The UK government claims to be leading the way with a newly released Code of Practice (CoP) designed to drive security-by-design in the manufacture of IoT products.
Developed in partnership with the National Cyber Security Centre (NCSC), the ICO and others, the "world first" CoP aims to improve baseline security in the sector and ensure smart devices that process personal data are aligned with the GDPR.
It’s focused initially on the consumer space.
HP and Centrica Hive are the first two IoT-makers to sign up, and the government hopes its mapping document will make it easier for others to follow.
Regulation is also being developed to improve the security of consumer-grade IoT products, according to the government.
The move can be seen as a response to the risks posed to individuals and businesses from unsecured consumer IoT devices, as exploited most famously by the Mirai botnet attacks of 2016.
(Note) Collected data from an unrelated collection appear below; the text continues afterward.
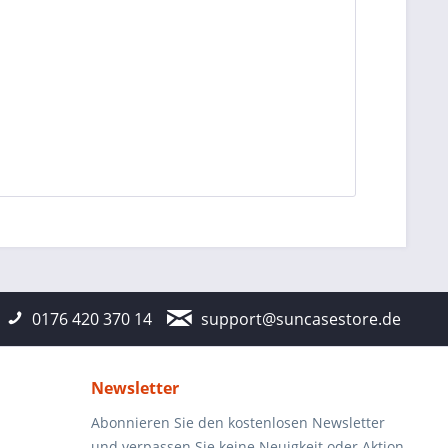
0176 420 370 14
support@suncasestore.de
Newsletter
Abonnieren Sie den kostenlosen Newsletter
und verpassen Sie keine Neuigkeit oder Aktion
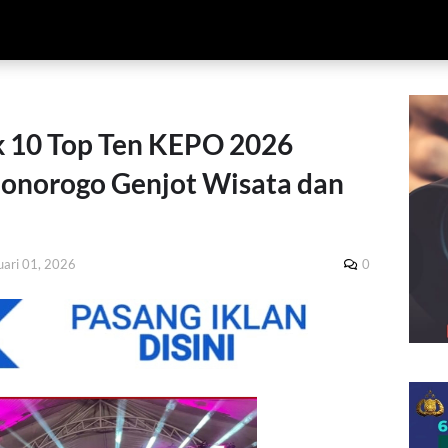
 10 Top Ten KEPO 2026
Ponorogo Genjot Wisata dan
uari 01, 2026
0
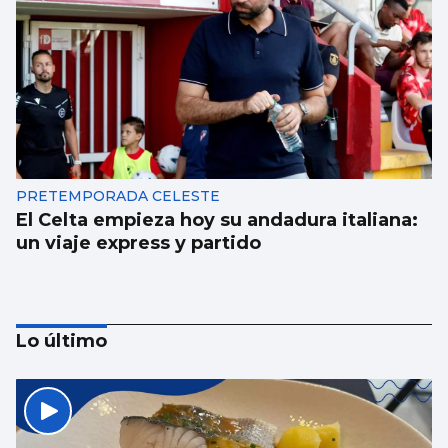
PRETEMPORADA CELESTE
El Celta empieza hoy su andadura italiana:
un viaje express y partido
Lo último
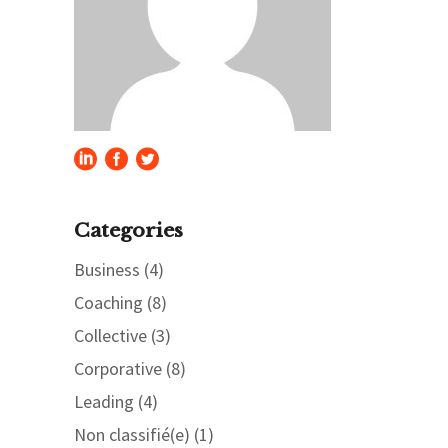
Categories
Business
(4)
Coaching
(8)
Collective
(3)
Corporative
(8)
Leading
(4)
Non classifié(e)
(1)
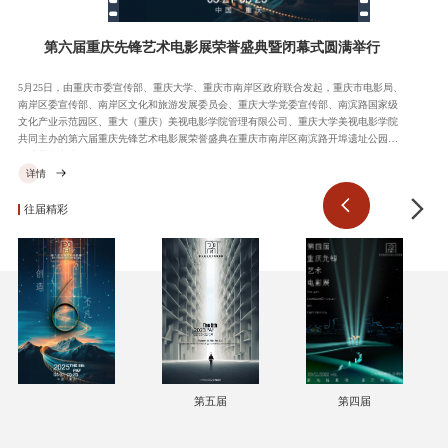
第六届重庆先锋艺术电影展荣誉盛典暨闭幕式圆满举行
5月25日，由重庆市委宣传部、重庆大学、重庆市南岸区政府联合发起，重庆市电影局、
南岸区委宣传部、南岸区文化和旅游发展委员会、重庆大学党委宣传部、南滨路国家级
文化产业示范园区、重大（重庆）美视电影学院管理有限公司、重庆大学美视电影学院
共同主办的第六届重庆先锋艺术电影展荣誉盛典在重庆市南岸区南滨路开埠遗址公园千
极演艺中心举行。
详情
往届精彩
第五届
第四届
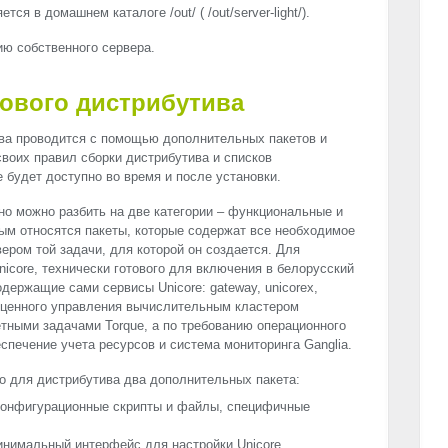
ется в домашнем каталоге /out/
( /out/server-light/).
ию собственного сервера.
ового дистрибутива
ва проводится с помощью дополнительных пакетов и
воих правил сборки дистрибутива и списков
 будет доступно во время и после установки.
о можно разбить на две категории – функциональные и
ым относятся пакеты, которые содержат все необходимое
ером той задачи, для которой он создается. Для
icore, технически готового для включения в белорусский
содержащие сами сервисы Unicore: gateway, unicorex,
ноценного управления вычислительным кластером
тными задачами Torque, а по требованию операционного
спечение учета ресурсов и система мониторинга Ganglia.
о для дистрибутива два дополнительных пакета:
т конфигурационные скрипты и файлы, специфичные
.
 минимальный интерфейс для настройки Unicore,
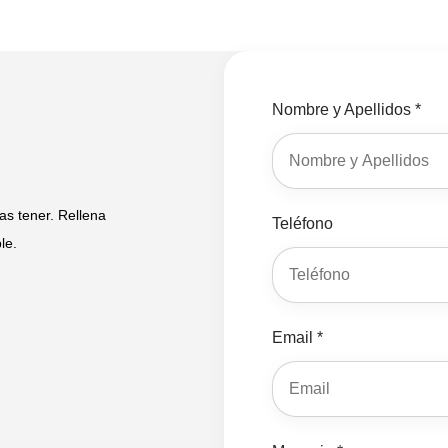
Nombre y Apellidos *
s tener. Rellena
Teléfono
le.
Email *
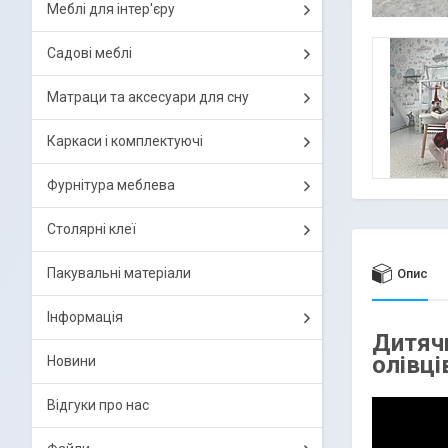
Меблі для інтер'єру
Садові меблі
Матраци та аксесуари для сну
Каркаси і комплектуючі
Фурнітура меблева
Столярні клеї
Пакувальні матеріали
Опис
Інформація
Дитячи
олівці
Новини
Відгуки про нас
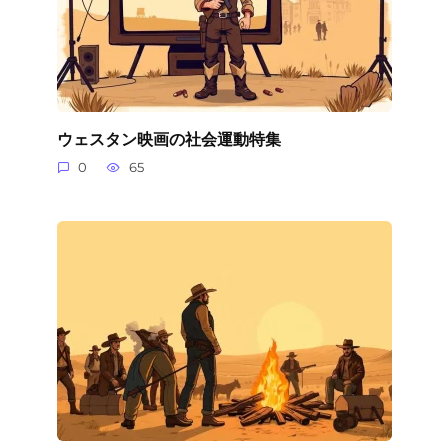
ウェスタン映画の社会運動特集
0
65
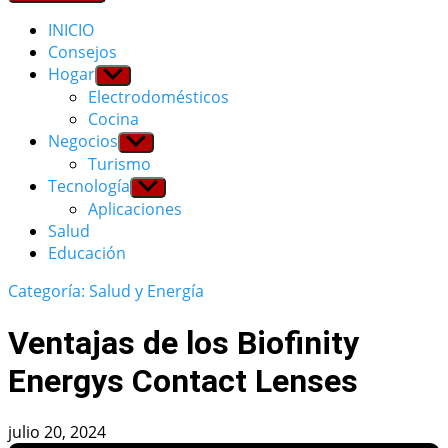
INICIO
Consejos
Hogar
Show
sub
Electrodomésticos
menu
Cocina
Negocios
Show
sub
Turismo
menu
Tecnología
Show
sub
Aplicaciones
menu
Salud
Educación
Categoría: Salud y Energía
Ventajas de los Biofinity
Energys Contact Lenses
julio 20, 2024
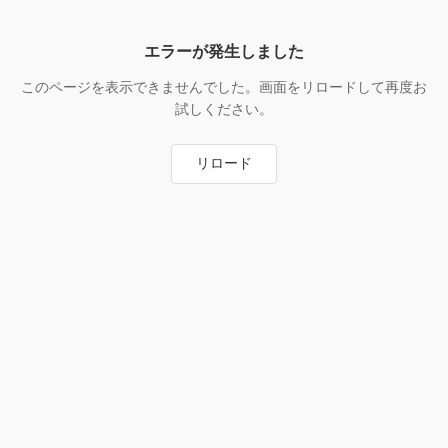
エラーが発生しました
このページを表示できませんでした。画面をリロードして再度お
試しください。
リロード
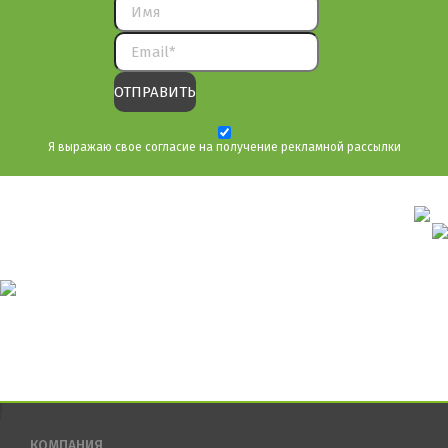
Я выражаю свое согласие на получение рекламной рассылки
КОМПАНИЯ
It also comes as the British Standards Institution (BSI) readies a new kitemark scheme for consumers and businesses to help them better identify products they can trust to be reliable and secure.
The CoP received a cautious welcome from security experts, but many argued it doesn’t go far enough.
“A code of practice is a step in the right direction, but more needs to be done. The industry should follow best practices and self-regulate, before regulators put a static, cumbersome device security framework in place,” argued John Sheehy, VP of strategy at IOActive.